Research led by David Merryman, a professor of biomedical engineering, pharmacology and medicine who holds the Walters Family Chair, has resulted in the development of VU6047534, a new drug that treats pulmonary arterial hypertension—a type of high blood pressure that affects arteries in the lungs and in the heart—without serious neurological side effects.
Merryman conducted the research with Craig Lindsley, the William K. Warren, Jr. Professor of Medicine, University Professor of Pharmacology, Biochemistry and Chemistry, and director of the Warren Center for Neuroscience Drug Discovery.
The article, “Development of a Peripherally Restricted 5-HT2B Partial Agonist for Treatment of Pulmonary Arterial Hypertension,” was published in the Journal of the American College of Cardiology: Basic to Translational Science on Sept. 13.
In research published in 2021, Merryman and collaborators demonstrated that when serotonin 2B receptors are inhibited within the lungs and cardiac fibroblasts—“worker bee” cells that produce connective tissue in the heart—the organs heal significantly, and damage done by a heart attack can even be reversed.
Not every receptor can be turned off, however. Serotonin 2B receptors are also responsible for regulating serotonin in the brain, which affects mood, sleep and other key body functions. The potentially serious behavioral and neurological side effects of turning off the receptor in the brain meant the researchers needed to develop a compound with a high degree of specificity to ensure that it would not cross the blood-brain barrier. Using medicinal chemistry approaches for which the WCNDD is known, the team designed and screened more than 200 potential compounds. “We modified some existing serotonin 2B antagonists to make them more specific to the receptors in the heart that we were focused on,” Merryman said. “We identified a compound that won’t penetrate the brain in humans.”

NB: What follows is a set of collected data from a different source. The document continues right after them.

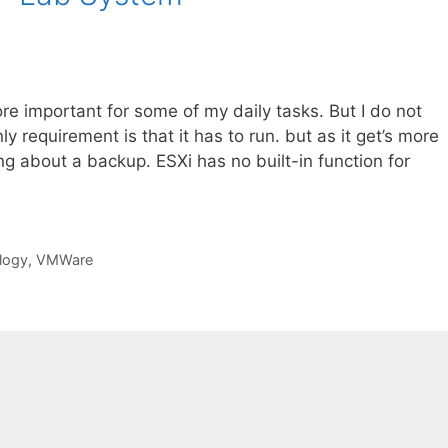
e important for some of my daily tasks. But I do not
y requirement is that it has to run. but as it get’s more
ng about a backup. ESXi has no built-in function for
logy
,
VMWare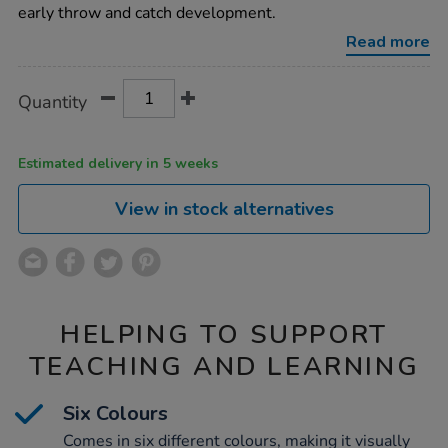
scarves-
early throw and catch development.
6pk/1051724.html
Read more
Product
ADD
Variations
Quantity
TO
Actions
CART
OPTIONS
Estimated delivery in 5 weeks
View in stock alternatives
HELPING TO SUPPORT
TEACHING AND LEARNING
Six Colours
Comes in six different colours, making it visually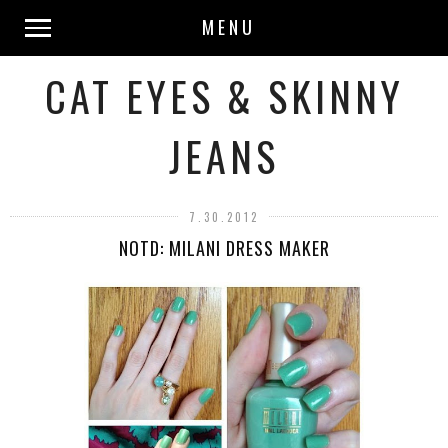
MENU
CAT EYES & SKINNY
JEANS
7.30.2012
NOTD: MILANI DRESS MAKER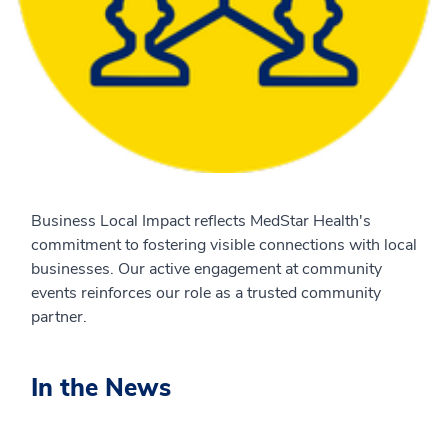
Business Local Impact reflects MedStar Health's
commitment to fostering visible connections with local
businesses. Our active engagement at community
events reinforces our role as a trusted community
partner.
In the News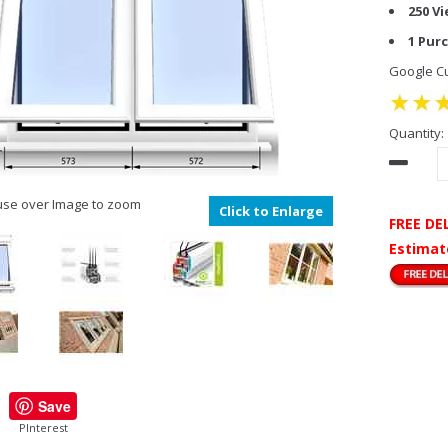
250 V
1 Pur
Google Cu
Quantity:
se over Image to zoom
Click to Enlarge
FREE DE
Estimat
Save
PInterest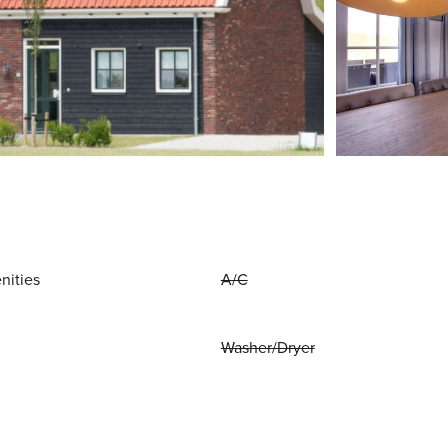
nities
A/C
Washer/Dryer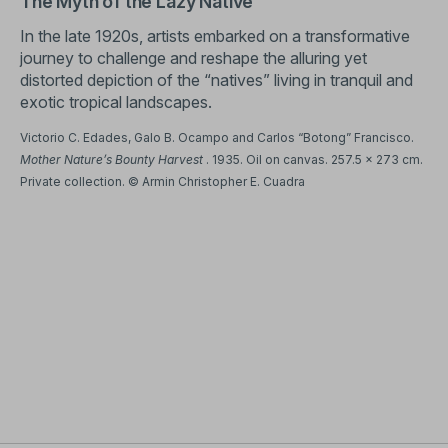
The Myth of the Lazy Native
In the late 1920s, artists embarked on a transformative
journey to challenge and reshape the alluring yet
distorted depiction of the “natives” living in tranquil and
exotic tropical landscapes.
Victorio C. Edades, Galo B. Ocampo and Carlos “Botong” Francisco.
Mother Nature’s Bounty Harvest
. 1935. Oil on canvas. 257.5 x 273 cm.
Private collection. © Armin Christopher E. Cuadra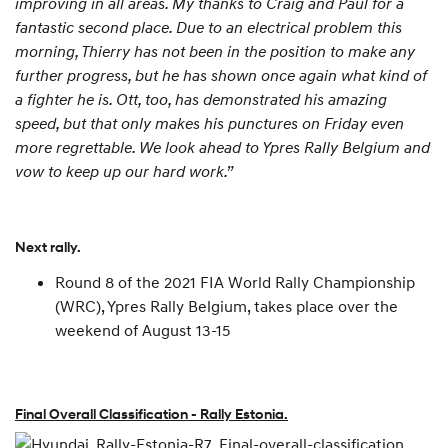
improving in all areas. My thanks to Craig and Paul for a
fantastic second place. Due to an electrical problem this
morning, Thierry has not been in the position to make any
further progress, but he has shown once again what kind of
a fighter he is. Ott, too, has demonstrated his amazing
speed, but that only makes his punctures on Friday even
more regrettable. We look ahead to Ypres Rally Belgium and
vow to keep up our hard work.”
Next rally.
Round 8 of the 2021 FIA World Rally Championship
(WRC), Ypres Rally Belgium, takes place over the
weekend of August 13-15
Final Overall Classification - Rally Estonia.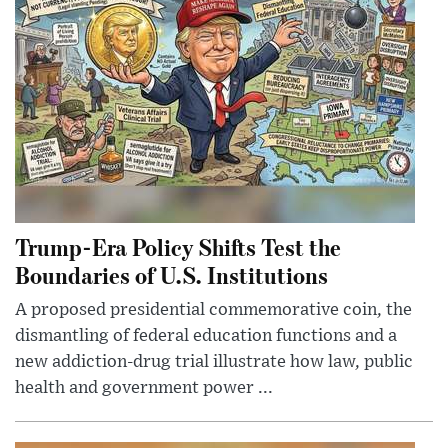
Trump-Era Policy Shifts Test the
Boundaries of U.S. Institutions
A proposed presidential commemorative coin, the
dismantling of federal education functions and a
new addiction-drug trial illustrate how law, public
health and government power ...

This research paves the way for more study and enhancement of the compound and for clinical trials. Pulmonary arterial hypertension, a rare but fatal disease, does not yet have a successful cure—only treatment that lessens symptoms. The state-of-the-art compound VU6047534 represents one of just a few therapies that show promise to treat PAH.

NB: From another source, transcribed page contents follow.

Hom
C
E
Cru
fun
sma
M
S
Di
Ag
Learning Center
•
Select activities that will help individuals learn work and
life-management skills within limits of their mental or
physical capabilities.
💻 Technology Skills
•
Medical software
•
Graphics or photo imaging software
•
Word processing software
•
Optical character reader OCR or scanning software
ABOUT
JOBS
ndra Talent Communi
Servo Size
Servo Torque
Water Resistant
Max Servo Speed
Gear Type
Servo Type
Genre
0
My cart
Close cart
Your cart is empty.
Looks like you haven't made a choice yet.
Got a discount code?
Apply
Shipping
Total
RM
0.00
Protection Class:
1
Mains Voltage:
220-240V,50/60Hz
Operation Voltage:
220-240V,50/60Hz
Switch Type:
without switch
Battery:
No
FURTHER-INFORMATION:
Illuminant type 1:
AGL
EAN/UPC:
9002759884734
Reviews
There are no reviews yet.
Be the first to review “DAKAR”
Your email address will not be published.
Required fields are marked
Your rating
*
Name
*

Merryman and Lindsley have been collaborators since 2018, when the idea for a new drug that wouldn’t cross the blood-brain barrier came to light. This is the only cardiopulmonary drug discovery being conducted at the WCNDD at this time.

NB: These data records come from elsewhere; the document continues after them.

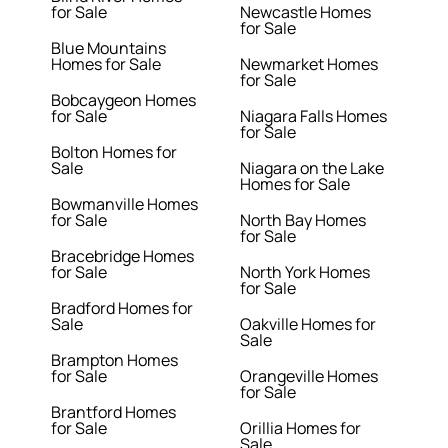
for Sale
Newcastle Homes
for Sale
Blue Mountains
Homes for Sale
Newmarket Homes
for Sale
Bobcaygeon Homes
for Sale
Niagara Falls Homes
for Sale
Bolton Homes for
Sale
Niagara on the Lake
Homes for Sale
Bowmanville Homes
for Sale
North Bay Homes
for Sale
Bracebridge Homes
for Sale
North York Homes
for Sale
Bradford Homes for
Sale
Oakville Homes for
Sale
Brampton Homes
for Sale
Orangeville Homes
for Sale
Brantford Homes
for Sale
Orillia Homes for
Sale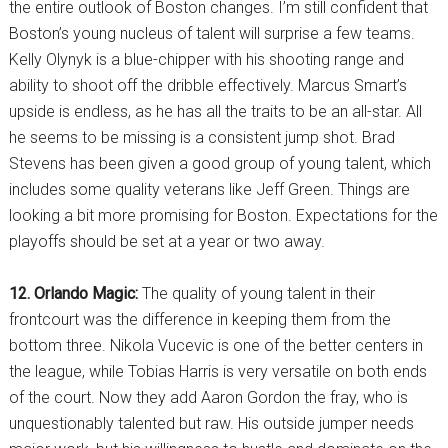
the entire outlook of Boston changes. I’m still confident that
Boston’s young nucleus of talent will surprise a few teams.
Kelly Olynyk is a blue-chipper with his shooting range and
ability to shoot off the dribble effectively. Marcus Smart’s
upside is endless, as he has all the traits to be an all-star. All
he seems to be missing is a consistent jump shot. Brad
Stevens has been given a good group of young talent, which
includes some quality veterans like Jeff Green. Things are
looking a bit more promising for Boston. Expectations for the
playoffs should be set at a year or two away.
12. Orlando Magic:
The quality of young talent in their
frontcourt was the difference in keeping them from the
bottom three. Nikola Vucevic is one of the better centers in
the league, while Tobias Harris is very versatile on both ends
of the court. Now they add Aaron Gordon the fray, who is
unquestionably talented but raw. His outside jumper needs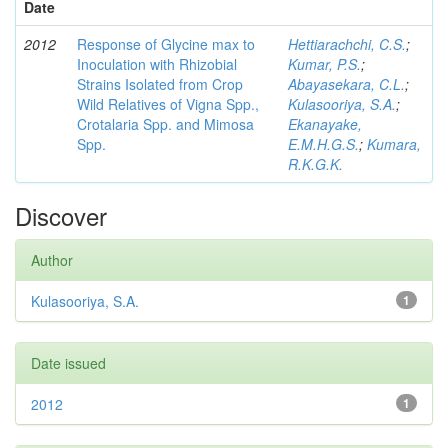
Date
2012
Response of Glycine max to
Hettiarachchi, C.S.
;
Inoculation with Rhizobial
Kumar, P.S.
;
Strains Isolated from Crop
Abayasekara, C.L.
;
Wild Relatives of Vigna Spp.,
Kulasooriya, S.A.
;
Crotalaria Spp. and Mimosa
Ekanayake,
Spp.
E.M.H.G.S.
;
Kumara,
R.K.G.K.
Discover
Author
Kulasooriya, S.A.
1
Date issued
2012
1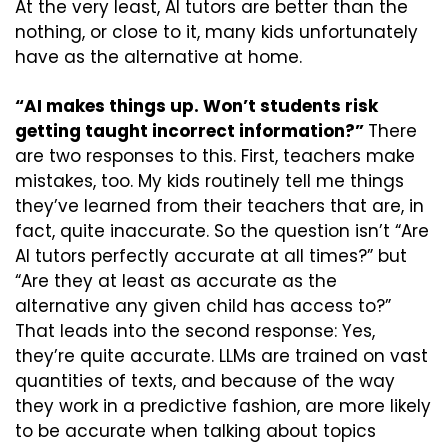
At the very least, AI tutors are better than the 
nothing, or close to it, many kids unfortunately 
have as the alternative at home.
“AI makes things up. Won’t students risk 
getting taught incorrect information?” 
There 
are two responses to this. First, teachers make 
mistakes, too. My kids routinely tell me things 
they’ve learned from their teachers that are, in 
fact, quite inaccurate. So the question isn’t “Are 
AI tutors perfectly accurate at all times?” but 
“Are they at least as accurate as the 
alternative any given child has access to?” 
That leads into the second response: Yes, 
they’re quite accurate. LLMs are trained on vast 
quantities of texts, and because of the way 
they work in a predictive fashion, are more likely 
to be accurate when talking about topics 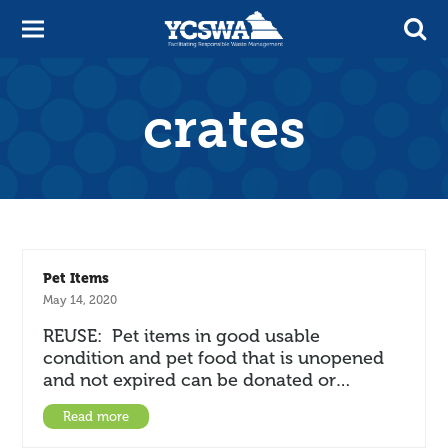
crates
Pet Items
May 14, 2020
REUSE: Pet items in good usable
condition and pet food that is unopened
and not expired can be donated or…
Read more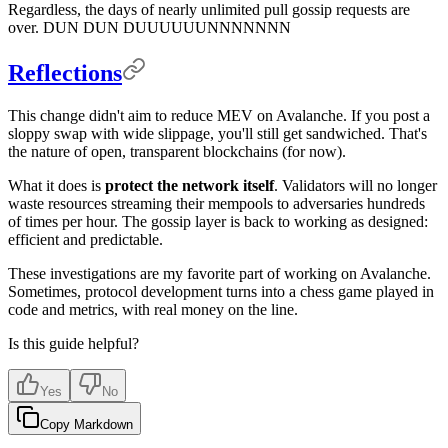
Regardless, the days of nearly unlimited pull gossip requests are
over. DUN DUN DUUUUUUNNNNNNN
Reflections
This change didn't aim to reduce MEV on Avalanche. If you post a
sloppy swap with wide slippage, you'll still get sandwiched. That's
the nature of open, transparent blockchains (for now).
What it does is
protect the network itself
. Validators will no longer
waste resources streaming their mempools to adversaries hundreds
of times per hour. The gossip layer is back to working as designed:
efficient and predictable.
These investigations are my favorite part of working on Avalanche.
Sometimes, protocol development turns into a chess game played in
code and metrics, with real money on the line.
Is this guide helpful?
Yes
No
Copy Markdown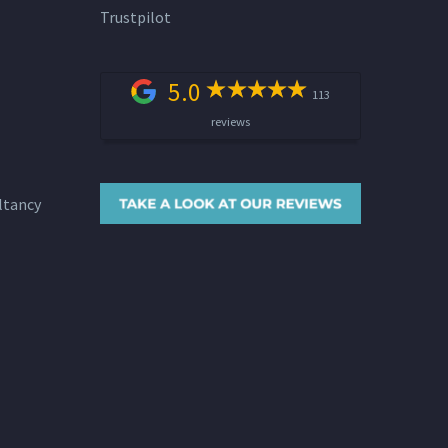
Trustpilot
5.0
113
reviews
ltancy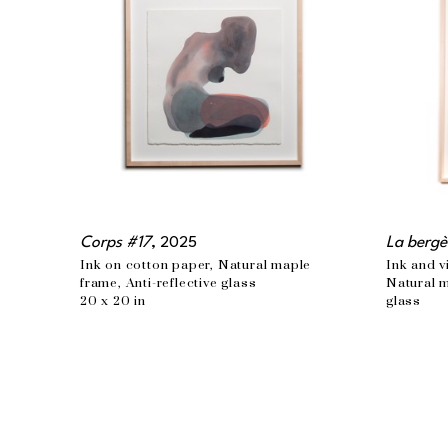
Corps #17
, 2025
La bergè
Ink on cotton paper, Natural maple 
Ink and v
frame, Anti-reflective glass
Natural m
20 x 20 in
glass
48 x 34 i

“I’m pleasantly surprised that we were able to engineer VU6047534 such that it stays out of the brain while we made it a much more selective compound that doesn’t hit the other serotonin receptors,” Merryman said. “It doesn’t show any binding to the other serotonin receptors, which is a rare feat in drug development.”
He and Lindsley are co-authors on a perspectives article, “2B Determined: The Future of the Serotonin Receptor 2B in Drug Discovery,” published in the Journal of Medicinal Chemistry. The paper explores a new understanding of how to work with the serotonin 2B receptor, in large part resulting from the drug discovery work they undertook in the development of VU6047534.
Merryman and Lindsley are pursuing the development of the compound. The research discussed in this paper was funded by the National Institutes of Health and a Vanderbilt University Discovery Grant. The Discovery Grant program is designed to serve as a catalyst for significant external funding sources, including from large federal funding agencies such as the National Science Foundation, National Institutes of Health, Department of Defense.